The distribution of this shock across economies is uneven, with economies highly dependent on energy imports facing the heaviest pressure.

Among major developed economies, **Europe has suffered the most pronounced impact.** Germany's growth forecast for this year is only 0.8%, revised down by 0.3 percentage points from the January forecast; the UK also faces growth of just 0.8%, a decline of 0.5 percentage points. Due to its status as a net energy exporter, the US has been relatively less affected, with a growth forecast of 2.3% for this year, revised down slightly by 0.1 percentage point from January.

Emerging markets have faced even heavier blows. In the most severe scenario, the impact on emerging and developing economies is nearly twice that of developed economies. Growth in the Middle East and Central Asia is expected to slow dramatically from 3.6% in 2025 to 1.9%, with Bahrain, Iraq, Kuwait, and Qatar all facing economic contraction. **Iran's economy has been hit the hardest, with GDP expected to contract by 6.1% in 2026, a sharp drop of 7.2 percentage points from the January forecast of 1.1% growth;** the IMF expects Iran's output to recover by 3.2% in 2027.

Many economies heavily reliant on energy and chemical imports from the Gulf region, especially Asian emerging markets, have successively introduced intervention measures such as price controls and subsidies to cope with supply shortages. However, IMF economists have warned that such measures are often poorly designed and costly, potentially triggering rationing effects and spillovers to other countries. They recommend that countries adopt more precise and temporary support methods, prioritizing direct transfers to the most vulnerable households.

## Inflation Resurgence Puts Central Banks in a Dilemma

While growth is slowing, the resurgence of inflationary pressures has further narrowed the scope for monetary policy.

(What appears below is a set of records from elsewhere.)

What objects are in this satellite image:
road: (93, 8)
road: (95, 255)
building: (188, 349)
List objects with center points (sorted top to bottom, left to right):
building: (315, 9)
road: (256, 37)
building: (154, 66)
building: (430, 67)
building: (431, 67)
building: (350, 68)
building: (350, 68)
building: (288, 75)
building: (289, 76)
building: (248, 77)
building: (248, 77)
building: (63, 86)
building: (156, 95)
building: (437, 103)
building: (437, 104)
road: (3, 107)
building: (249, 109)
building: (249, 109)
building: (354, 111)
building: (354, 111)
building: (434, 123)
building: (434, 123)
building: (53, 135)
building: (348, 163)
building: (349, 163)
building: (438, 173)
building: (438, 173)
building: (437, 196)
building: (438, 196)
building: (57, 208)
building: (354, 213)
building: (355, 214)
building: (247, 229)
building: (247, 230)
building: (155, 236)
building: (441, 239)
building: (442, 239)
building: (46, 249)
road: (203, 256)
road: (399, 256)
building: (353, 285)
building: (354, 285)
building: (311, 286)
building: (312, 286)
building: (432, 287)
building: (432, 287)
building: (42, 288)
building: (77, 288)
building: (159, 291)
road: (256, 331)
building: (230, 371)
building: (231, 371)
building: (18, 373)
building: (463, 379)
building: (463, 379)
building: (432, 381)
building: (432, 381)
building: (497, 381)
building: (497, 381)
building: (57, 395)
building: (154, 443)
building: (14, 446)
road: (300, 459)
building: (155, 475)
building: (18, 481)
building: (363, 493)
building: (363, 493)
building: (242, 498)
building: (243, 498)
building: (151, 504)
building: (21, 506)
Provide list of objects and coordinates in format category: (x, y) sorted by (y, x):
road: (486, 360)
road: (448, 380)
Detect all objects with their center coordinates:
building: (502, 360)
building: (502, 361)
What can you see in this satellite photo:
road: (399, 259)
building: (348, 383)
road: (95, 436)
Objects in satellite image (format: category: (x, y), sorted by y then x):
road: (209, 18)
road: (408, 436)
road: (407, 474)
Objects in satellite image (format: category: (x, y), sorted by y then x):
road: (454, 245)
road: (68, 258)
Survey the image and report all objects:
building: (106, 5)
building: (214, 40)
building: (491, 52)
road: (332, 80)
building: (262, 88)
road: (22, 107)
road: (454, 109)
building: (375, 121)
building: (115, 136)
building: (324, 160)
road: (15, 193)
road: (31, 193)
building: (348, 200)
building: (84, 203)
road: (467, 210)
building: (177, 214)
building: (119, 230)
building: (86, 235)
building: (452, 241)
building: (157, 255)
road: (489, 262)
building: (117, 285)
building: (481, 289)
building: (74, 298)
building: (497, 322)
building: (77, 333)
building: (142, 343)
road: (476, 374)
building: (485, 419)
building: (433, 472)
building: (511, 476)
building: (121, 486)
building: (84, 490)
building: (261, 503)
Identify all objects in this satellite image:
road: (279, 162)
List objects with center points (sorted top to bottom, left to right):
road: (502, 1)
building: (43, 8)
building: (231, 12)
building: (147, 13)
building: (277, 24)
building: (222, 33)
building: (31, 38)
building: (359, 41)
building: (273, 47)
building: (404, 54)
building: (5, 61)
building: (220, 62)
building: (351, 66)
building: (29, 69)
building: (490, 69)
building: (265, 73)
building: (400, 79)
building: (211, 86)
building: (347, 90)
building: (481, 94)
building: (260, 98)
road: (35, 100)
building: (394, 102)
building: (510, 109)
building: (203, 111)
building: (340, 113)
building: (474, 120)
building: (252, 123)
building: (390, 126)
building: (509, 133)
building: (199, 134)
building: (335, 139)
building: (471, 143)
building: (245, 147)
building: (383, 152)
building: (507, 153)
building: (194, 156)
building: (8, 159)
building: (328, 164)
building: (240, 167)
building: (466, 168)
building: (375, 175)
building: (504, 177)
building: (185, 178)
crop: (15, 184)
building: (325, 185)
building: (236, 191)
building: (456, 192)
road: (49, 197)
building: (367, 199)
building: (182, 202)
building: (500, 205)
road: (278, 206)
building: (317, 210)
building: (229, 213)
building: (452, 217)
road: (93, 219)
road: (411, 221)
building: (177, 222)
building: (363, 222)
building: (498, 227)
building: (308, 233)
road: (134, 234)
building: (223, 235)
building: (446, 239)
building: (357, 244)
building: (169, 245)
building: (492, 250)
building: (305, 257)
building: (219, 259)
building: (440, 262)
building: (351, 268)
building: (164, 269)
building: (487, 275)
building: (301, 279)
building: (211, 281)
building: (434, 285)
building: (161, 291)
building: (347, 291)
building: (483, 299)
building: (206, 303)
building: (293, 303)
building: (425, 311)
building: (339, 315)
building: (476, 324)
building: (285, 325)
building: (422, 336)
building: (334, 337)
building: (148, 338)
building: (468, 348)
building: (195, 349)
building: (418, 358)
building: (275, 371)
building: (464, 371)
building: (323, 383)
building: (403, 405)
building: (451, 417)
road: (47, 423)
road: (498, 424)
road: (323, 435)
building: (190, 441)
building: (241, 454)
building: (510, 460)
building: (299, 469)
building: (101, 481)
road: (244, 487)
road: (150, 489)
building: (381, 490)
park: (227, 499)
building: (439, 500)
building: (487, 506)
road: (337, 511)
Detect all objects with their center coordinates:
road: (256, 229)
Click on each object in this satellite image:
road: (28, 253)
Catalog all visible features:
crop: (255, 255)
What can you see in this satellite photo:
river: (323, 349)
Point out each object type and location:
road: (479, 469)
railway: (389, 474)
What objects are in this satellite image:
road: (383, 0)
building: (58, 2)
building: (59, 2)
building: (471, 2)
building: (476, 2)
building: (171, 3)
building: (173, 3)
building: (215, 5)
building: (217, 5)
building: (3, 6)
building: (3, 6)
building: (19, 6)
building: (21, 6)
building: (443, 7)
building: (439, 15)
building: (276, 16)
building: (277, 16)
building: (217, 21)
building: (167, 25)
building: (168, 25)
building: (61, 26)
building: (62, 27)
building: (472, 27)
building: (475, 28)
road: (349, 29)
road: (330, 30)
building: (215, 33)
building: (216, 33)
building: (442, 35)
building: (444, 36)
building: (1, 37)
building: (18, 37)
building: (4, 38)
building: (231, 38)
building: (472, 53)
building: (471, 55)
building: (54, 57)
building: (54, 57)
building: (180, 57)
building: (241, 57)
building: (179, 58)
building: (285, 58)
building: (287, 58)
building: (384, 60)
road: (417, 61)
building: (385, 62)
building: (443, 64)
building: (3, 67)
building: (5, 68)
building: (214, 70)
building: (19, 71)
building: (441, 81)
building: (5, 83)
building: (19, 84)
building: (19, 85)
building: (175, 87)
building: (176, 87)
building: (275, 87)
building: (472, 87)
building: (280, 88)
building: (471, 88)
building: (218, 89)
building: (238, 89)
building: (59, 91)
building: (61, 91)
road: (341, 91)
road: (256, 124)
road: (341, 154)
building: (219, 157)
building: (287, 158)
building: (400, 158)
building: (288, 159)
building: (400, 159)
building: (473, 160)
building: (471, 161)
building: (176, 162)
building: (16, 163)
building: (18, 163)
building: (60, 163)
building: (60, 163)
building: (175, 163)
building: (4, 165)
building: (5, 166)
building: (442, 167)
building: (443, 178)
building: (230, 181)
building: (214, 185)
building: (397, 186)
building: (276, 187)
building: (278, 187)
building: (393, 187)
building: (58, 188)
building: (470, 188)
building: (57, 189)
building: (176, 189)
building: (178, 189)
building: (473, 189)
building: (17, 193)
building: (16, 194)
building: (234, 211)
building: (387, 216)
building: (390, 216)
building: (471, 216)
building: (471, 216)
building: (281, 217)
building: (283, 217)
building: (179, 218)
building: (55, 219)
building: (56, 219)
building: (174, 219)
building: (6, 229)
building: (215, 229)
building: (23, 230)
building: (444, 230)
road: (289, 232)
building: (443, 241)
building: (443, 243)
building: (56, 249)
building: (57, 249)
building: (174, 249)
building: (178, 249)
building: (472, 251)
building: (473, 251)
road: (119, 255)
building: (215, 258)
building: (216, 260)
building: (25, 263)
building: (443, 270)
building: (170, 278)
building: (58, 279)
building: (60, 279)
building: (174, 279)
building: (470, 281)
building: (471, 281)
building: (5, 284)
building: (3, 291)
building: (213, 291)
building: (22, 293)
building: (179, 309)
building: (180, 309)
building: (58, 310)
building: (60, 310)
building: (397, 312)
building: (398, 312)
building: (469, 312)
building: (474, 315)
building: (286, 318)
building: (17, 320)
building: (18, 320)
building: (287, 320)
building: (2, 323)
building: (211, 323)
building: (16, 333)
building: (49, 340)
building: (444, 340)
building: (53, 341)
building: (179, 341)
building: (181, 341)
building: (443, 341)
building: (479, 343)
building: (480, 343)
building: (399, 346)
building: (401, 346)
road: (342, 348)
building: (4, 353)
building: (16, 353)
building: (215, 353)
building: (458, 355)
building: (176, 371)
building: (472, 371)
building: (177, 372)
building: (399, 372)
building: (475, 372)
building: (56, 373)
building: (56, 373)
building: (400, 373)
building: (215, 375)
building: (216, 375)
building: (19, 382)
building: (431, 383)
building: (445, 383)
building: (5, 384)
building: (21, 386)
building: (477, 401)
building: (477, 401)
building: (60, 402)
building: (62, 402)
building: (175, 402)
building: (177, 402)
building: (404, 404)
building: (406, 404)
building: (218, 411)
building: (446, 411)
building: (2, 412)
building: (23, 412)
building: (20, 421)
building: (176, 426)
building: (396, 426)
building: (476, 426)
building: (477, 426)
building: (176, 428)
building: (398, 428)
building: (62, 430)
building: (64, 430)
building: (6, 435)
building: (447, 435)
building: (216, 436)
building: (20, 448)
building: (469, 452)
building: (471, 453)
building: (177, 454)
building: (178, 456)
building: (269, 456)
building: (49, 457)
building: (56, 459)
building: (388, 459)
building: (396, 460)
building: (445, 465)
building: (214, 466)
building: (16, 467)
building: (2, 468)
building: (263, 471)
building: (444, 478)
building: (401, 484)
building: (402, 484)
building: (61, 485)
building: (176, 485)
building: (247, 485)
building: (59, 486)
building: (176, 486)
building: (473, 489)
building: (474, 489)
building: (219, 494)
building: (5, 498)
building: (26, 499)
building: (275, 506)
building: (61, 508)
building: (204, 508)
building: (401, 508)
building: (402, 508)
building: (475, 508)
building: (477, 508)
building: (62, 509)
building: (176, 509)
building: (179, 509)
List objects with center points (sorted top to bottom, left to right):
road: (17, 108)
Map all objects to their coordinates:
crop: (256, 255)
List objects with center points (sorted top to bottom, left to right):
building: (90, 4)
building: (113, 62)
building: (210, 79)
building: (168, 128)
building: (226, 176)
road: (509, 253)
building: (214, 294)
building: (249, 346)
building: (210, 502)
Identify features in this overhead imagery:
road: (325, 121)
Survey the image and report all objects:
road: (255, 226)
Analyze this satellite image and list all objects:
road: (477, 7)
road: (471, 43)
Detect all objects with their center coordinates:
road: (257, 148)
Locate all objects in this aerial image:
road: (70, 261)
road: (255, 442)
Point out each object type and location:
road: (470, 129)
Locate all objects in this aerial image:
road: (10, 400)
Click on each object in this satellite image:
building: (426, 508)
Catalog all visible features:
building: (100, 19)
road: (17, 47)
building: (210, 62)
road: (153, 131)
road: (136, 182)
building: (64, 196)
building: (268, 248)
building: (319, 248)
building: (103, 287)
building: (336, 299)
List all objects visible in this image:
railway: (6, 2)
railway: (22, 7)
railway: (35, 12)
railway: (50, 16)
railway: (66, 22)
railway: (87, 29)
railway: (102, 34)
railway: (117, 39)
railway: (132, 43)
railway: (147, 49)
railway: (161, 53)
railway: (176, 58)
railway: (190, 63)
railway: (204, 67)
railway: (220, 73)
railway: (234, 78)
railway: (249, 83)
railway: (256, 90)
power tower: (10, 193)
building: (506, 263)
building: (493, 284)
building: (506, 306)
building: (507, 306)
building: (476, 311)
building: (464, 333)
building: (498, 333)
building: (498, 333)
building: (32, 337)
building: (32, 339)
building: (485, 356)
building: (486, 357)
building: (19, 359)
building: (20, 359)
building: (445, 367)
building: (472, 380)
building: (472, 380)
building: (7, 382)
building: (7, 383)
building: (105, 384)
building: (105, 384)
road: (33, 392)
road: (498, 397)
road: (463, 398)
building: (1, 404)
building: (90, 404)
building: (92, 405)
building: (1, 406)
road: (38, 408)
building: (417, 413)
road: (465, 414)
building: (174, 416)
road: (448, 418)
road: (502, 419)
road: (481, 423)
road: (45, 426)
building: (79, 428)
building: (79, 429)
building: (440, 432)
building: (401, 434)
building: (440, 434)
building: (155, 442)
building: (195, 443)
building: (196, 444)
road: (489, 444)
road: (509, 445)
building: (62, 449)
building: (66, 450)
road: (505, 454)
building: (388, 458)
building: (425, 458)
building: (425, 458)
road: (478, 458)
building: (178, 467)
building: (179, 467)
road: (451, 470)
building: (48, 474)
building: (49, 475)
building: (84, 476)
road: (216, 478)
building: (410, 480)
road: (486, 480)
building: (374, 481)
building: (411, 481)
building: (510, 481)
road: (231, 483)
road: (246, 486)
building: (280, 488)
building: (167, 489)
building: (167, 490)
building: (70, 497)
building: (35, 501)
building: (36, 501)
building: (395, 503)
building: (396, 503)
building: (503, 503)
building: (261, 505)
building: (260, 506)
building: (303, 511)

The IMF notes that the disinflation trend of recent years will be interrupted by this shock, with rising energy and food prices being the main drivers. Even if the conflict ends quickly, inflationary pressures are unlikely to dissipate rapidly. IMF economists warn that introducing fiscal stimulus amid rising inflation will place greater pressure on central banks to balance inflation and growth.

The report also specifically highlights that consumers still bear psychological trauma from the inflation shocks caused by the previous two crises—the pandemic and the Russia-Ukraine conflict—making them significantly more sensitive to any new round of price increases compared to before. Compared to when the Russia-Ukraine conflict erupted in 2022, labor markets have already weakened during this energy shock, and central banks have begun normalizing their balance sheets. If the scale of the shock is limited, inflation may remain relatively controllable, but this judgment carries considerable uncertainty.

Pierre-Olivier Gourinchas has called on policymakers worldwide to seek "the right policies and stronger global cooperation" to contain the spread of the shock.